Example ontology fragment for an ecommerce domain:

{
  "entities": ["Order", "Customer", "Payment", "Shipment", "SupportTicket", "Refund"],
  "relationships": [
    { "from": "Order", "to": "Customer", "role": "placed_by", "cardinality": "n:1", "join": "Order.customer_id = Customer.id" },
    { "from": "Order", "to": "Payment", "role": "paid_by", "cardinality": "1:1", "join": "Order.id = Payment.order_id" },
    { "from": "Order", "to": "Shipment", "role": "fulfilled_by", "cardinality": "1:n", "join": "Order.id = Shipment.order_id" },
    { "from": "Customer", "to": "SupportTicket", "role": "opened", "cardinality": "1:n", "join": "Customer.id = SupportTicket.customer_id" },
    { "from": "SupportTicket", "to": "Order", "role": "about", "cardinality": "n:1" },
    { "from": "Refund", "to": "Payment", "role": "refunds", "cardinality": "n:1", "join": "Refund.payment_id = Payment.id" }
  ]
}

The ontology is stored as part of the governed data product’s metadata or in a domain-level ontology service. When you build the process graph or run a “full context” query, the system uses this graph to know which entities to traverse and how to join them.

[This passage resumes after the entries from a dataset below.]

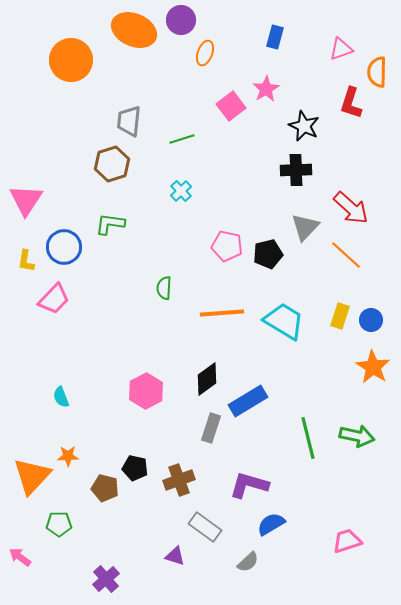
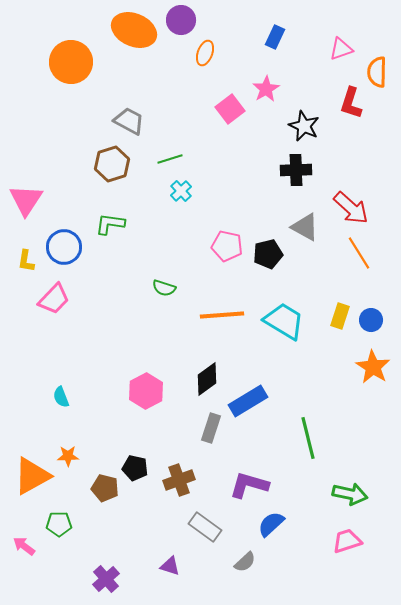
blue rectangle at (275, 37): rotated 10 degrees clockwise
orange circle at (71, 60): moved 2 px down
pink square at (231, 106): moved 1 px left, 3 px down
gray trapezoid at (129, 121): rotated 112 degrees clockwise
green line at (182, 139): moved 12 px left, 20 px down
gray triangle at (305, 227): rotated 44 degrees counterclockwise
orange line at (346, 255): moved 13 px right, 2 px up; rotated 16 degrees clockwise
green semicircle at (164, 288): rotated 75 degrees counterclockwise
orange line at (222, 313): moved 2 px down
green arrow at (357, 436): moved 7 px left, 58 px down
orange triangle at (32, 476): rotated 18 degrees clockwise
blue semicircle at (271, 524): rotated 12 degrees counterclockwise
purple triangle at (175, 556): moved 5 px left, 10 px down
pink arrow at (20, 557): moved 4 px right, 11 px up
gray semicircle at (248, 562): moved 3 px left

Why it matters for governed data products and AI

Without an ontology, “everything about this order” is undefined — you’re left to hand-wire every join. With an ontology, the governed data product (and Loxtep’s process graph) knows exactly which entities to pull in and how they connect. AI can use the same structure to reason (“this refund relates to this payment, which relates to this order”) and to explain its answers. In Loxtep, the ontology underpins how we build and serve the process graph so the context we deliver is structurally correct and complete.